■ LISTED RECORDS
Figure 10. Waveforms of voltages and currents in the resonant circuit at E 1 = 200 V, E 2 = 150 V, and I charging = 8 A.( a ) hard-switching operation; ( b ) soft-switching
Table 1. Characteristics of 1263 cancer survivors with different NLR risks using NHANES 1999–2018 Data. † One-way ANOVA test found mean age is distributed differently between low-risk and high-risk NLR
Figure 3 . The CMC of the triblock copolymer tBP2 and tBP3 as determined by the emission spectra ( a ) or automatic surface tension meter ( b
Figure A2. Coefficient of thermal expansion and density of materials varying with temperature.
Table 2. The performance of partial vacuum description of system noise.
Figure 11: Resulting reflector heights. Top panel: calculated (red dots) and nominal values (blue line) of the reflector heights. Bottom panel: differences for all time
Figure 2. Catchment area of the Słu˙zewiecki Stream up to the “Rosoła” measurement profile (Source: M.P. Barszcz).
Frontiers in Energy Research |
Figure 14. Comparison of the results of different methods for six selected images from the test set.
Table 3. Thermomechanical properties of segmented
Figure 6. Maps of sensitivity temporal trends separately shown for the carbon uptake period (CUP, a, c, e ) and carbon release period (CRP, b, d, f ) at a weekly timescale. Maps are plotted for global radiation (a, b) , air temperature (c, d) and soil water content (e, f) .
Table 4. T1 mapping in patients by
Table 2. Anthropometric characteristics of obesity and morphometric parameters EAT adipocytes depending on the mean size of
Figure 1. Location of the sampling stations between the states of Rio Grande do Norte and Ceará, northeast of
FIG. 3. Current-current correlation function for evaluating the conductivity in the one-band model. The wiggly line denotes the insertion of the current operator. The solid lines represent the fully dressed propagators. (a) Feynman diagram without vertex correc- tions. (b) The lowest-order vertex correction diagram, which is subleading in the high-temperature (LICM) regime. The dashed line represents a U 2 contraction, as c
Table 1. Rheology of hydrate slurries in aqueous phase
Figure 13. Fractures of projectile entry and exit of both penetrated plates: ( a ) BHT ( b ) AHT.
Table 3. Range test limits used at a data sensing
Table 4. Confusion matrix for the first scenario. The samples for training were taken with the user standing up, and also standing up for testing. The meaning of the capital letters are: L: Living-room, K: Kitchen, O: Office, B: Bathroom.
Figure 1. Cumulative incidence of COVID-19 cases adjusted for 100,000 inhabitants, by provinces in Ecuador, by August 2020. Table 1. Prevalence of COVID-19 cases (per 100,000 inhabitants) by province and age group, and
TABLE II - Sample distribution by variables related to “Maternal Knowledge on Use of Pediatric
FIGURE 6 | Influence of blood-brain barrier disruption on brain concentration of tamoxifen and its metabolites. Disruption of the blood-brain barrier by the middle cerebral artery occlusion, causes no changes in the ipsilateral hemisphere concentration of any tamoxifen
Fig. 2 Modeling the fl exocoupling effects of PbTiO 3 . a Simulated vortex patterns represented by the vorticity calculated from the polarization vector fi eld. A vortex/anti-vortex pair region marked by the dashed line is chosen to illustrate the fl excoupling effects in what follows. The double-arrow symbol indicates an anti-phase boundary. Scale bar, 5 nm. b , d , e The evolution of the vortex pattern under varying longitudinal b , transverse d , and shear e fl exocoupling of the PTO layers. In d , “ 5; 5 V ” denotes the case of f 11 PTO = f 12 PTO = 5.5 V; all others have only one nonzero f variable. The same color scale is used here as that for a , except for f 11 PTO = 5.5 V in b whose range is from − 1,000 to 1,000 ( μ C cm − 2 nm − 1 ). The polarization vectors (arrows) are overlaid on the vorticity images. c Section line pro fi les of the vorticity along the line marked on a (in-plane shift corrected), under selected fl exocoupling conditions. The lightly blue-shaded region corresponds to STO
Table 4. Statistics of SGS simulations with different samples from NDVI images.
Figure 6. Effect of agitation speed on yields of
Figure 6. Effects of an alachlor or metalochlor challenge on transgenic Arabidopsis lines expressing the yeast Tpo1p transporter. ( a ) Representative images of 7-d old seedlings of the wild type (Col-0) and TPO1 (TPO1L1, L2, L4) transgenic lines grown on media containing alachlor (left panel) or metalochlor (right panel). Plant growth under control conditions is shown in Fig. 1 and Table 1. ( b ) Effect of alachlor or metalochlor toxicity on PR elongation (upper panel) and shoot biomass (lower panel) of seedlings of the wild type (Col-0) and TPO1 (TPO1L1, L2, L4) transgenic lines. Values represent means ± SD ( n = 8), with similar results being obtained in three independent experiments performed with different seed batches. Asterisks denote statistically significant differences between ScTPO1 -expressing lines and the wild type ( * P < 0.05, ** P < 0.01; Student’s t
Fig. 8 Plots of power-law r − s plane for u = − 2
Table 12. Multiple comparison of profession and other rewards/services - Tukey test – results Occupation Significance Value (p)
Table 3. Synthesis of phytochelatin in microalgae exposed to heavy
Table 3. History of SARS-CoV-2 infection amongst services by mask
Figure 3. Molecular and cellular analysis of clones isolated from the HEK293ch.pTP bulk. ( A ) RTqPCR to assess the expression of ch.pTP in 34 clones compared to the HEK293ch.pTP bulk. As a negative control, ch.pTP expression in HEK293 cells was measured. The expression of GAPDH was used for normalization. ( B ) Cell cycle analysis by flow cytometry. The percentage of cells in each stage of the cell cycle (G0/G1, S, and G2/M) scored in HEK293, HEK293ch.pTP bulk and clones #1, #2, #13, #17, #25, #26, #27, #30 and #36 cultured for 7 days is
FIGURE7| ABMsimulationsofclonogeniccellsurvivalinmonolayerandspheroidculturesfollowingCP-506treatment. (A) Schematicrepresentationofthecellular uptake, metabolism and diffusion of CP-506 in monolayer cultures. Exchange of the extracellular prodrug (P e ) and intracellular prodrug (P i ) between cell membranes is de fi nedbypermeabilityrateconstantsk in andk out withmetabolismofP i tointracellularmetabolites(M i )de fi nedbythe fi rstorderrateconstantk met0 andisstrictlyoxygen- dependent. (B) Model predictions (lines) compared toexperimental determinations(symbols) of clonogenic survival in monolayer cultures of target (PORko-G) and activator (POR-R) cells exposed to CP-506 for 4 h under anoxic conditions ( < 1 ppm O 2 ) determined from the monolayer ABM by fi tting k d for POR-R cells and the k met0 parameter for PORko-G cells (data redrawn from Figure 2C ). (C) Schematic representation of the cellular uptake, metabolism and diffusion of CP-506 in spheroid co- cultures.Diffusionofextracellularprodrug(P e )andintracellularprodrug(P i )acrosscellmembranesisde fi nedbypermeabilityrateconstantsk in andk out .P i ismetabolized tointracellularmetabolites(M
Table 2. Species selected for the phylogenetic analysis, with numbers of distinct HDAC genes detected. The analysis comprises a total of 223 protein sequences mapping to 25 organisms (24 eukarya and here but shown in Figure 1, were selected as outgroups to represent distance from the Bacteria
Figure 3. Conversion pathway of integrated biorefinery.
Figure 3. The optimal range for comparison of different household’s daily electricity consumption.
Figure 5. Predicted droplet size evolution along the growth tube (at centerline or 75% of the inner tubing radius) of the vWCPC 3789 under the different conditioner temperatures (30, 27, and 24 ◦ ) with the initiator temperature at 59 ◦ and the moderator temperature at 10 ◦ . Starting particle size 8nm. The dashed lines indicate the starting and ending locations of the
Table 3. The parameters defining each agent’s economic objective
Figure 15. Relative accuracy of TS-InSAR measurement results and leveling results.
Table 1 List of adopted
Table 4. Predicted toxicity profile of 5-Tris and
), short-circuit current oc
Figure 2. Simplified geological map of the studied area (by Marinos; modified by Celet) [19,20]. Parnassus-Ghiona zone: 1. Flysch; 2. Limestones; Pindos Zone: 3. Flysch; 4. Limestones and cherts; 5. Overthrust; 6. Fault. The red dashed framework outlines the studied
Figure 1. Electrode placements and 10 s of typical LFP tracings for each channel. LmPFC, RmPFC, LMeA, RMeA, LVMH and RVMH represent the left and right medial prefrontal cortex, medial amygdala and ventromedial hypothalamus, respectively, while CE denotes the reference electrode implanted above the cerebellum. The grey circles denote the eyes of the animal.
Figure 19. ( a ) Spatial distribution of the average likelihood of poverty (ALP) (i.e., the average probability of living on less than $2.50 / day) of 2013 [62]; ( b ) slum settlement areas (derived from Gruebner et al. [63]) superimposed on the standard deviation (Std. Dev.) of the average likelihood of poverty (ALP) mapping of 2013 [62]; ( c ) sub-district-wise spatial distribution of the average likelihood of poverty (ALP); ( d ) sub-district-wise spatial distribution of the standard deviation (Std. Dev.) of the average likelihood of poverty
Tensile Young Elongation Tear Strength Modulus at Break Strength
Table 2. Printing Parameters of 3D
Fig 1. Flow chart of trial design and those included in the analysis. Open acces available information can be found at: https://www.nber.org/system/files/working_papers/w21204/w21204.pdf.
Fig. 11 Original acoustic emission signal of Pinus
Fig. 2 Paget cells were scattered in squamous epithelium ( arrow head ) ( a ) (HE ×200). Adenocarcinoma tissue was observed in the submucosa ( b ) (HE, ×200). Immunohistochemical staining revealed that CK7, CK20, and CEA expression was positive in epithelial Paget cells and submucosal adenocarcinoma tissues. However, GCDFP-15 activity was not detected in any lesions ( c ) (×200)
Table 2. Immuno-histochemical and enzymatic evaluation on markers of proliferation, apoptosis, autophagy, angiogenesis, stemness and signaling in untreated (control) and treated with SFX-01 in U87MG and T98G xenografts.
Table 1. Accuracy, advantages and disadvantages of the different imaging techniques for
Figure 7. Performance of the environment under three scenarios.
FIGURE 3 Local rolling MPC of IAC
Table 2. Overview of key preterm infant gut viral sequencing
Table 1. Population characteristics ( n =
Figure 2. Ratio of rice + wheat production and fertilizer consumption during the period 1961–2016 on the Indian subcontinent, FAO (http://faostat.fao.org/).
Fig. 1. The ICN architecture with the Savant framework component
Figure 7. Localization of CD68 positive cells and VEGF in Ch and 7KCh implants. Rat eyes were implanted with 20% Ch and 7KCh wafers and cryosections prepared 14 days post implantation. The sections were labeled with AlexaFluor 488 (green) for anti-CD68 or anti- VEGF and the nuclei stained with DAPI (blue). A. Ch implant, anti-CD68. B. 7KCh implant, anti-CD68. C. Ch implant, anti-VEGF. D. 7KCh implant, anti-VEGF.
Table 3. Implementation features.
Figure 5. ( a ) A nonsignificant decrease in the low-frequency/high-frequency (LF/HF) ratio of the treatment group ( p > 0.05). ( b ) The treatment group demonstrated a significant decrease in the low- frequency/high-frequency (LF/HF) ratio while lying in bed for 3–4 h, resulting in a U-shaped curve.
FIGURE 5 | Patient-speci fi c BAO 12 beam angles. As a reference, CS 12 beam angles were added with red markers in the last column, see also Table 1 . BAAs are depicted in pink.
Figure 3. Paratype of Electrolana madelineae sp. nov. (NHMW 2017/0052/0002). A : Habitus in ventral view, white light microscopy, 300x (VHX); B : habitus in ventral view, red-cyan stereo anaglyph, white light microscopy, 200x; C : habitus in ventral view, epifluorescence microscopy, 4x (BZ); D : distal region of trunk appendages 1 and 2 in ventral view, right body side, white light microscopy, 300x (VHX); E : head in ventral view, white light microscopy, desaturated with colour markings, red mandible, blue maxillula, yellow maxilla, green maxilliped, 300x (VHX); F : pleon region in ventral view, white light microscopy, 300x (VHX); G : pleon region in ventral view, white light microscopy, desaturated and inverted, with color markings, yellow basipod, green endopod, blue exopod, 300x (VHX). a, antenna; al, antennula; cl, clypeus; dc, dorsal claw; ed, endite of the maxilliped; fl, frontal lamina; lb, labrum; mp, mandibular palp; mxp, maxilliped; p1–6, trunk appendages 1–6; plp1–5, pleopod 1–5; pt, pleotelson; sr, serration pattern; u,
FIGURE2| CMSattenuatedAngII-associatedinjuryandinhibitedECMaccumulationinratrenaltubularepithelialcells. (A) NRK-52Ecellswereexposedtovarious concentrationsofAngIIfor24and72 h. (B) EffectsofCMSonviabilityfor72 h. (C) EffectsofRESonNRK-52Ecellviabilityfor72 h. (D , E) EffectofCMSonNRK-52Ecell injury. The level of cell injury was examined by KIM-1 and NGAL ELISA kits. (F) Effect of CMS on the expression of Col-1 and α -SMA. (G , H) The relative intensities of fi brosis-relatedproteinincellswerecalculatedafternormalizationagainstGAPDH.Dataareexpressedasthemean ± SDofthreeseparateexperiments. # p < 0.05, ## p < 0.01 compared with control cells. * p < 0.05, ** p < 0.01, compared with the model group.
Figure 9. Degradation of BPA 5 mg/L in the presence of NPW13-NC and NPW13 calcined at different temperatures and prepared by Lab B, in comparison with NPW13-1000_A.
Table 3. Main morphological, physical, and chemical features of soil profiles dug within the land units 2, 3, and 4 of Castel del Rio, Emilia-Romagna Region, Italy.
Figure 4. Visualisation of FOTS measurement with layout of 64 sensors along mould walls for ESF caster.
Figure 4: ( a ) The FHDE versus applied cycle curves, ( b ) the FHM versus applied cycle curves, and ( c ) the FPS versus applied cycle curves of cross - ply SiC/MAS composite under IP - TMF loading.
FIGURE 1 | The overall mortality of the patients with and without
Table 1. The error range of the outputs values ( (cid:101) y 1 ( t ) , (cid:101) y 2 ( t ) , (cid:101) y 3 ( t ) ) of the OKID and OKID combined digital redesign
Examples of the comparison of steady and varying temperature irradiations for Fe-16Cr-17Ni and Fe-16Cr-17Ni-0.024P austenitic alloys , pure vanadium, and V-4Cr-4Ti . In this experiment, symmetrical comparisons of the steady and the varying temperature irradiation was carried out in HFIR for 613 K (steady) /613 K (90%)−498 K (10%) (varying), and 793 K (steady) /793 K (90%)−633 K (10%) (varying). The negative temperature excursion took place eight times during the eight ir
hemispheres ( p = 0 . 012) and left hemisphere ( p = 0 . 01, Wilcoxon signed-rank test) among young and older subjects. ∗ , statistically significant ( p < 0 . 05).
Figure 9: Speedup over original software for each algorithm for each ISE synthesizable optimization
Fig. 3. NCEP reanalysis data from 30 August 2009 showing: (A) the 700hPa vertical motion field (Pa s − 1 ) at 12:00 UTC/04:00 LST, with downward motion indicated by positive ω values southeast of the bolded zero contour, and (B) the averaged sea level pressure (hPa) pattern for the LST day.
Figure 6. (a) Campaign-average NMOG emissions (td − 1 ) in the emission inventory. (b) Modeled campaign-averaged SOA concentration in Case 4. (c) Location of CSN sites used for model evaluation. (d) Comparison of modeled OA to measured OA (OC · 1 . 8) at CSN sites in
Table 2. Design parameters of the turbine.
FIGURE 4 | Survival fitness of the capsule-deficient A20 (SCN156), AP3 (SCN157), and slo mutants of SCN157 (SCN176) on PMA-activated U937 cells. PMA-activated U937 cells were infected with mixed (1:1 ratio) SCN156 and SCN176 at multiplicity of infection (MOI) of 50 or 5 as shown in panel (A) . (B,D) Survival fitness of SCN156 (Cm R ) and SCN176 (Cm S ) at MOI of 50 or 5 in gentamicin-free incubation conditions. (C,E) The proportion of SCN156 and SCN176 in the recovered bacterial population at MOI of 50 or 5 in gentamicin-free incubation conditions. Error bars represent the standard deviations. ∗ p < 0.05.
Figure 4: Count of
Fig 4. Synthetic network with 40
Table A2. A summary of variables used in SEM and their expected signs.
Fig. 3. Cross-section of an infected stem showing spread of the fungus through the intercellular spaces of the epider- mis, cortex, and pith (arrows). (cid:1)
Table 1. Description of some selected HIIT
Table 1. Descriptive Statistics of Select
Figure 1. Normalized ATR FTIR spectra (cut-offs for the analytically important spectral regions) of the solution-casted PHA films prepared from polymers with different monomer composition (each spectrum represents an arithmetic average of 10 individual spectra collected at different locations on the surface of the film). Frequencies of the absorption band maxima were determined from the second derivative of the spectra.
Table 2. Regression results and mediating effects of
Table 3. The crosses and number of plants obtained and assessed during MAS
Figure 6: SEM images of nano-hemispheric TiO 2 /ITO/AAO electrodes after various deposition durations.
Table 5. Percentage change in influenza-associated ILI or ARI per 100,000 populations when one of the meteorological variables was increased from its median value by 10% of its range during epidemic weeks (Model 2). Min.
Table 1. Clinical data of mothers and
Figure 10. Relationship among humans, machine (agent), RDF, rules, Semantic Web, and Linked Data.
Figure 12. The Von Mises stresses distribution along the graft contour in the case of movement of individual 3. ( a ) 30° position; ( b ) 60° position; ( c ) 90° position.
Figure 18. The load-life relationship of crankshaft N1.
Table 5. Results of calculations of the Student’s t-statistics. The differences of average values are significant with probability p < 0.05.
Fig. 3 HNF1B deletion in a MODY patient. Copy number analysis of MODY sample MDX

■ TASK DESCRIPTION
Report all lines above with "represents".

■ FINISHED TASK
FIG. 3. Current-current correlation function for evaluating the conductivity in the one-band model. The wiggly line denotes the insertion of the current operator. The solid lines represent the fully dressed propagators. (a) Feynman diagram without vertex correc- tions. (b) The lowest-order vertex correction diagram, which is subleading in the high-temperature (LICM) regime. The dashed line represents a U 2 contraction, as c
Figure 1. Normalized ATR FTIR spectra (cut-offs for the analytically important spectral regions) of the solution-casted PHA films prepared from polymers with different monomer composition (each spectrum represents an arithmetic average of 10 individual spectra collected at different locations on the surface of the film). Frequencies of the absorption band maxima were determined from the second derivative of the spectra.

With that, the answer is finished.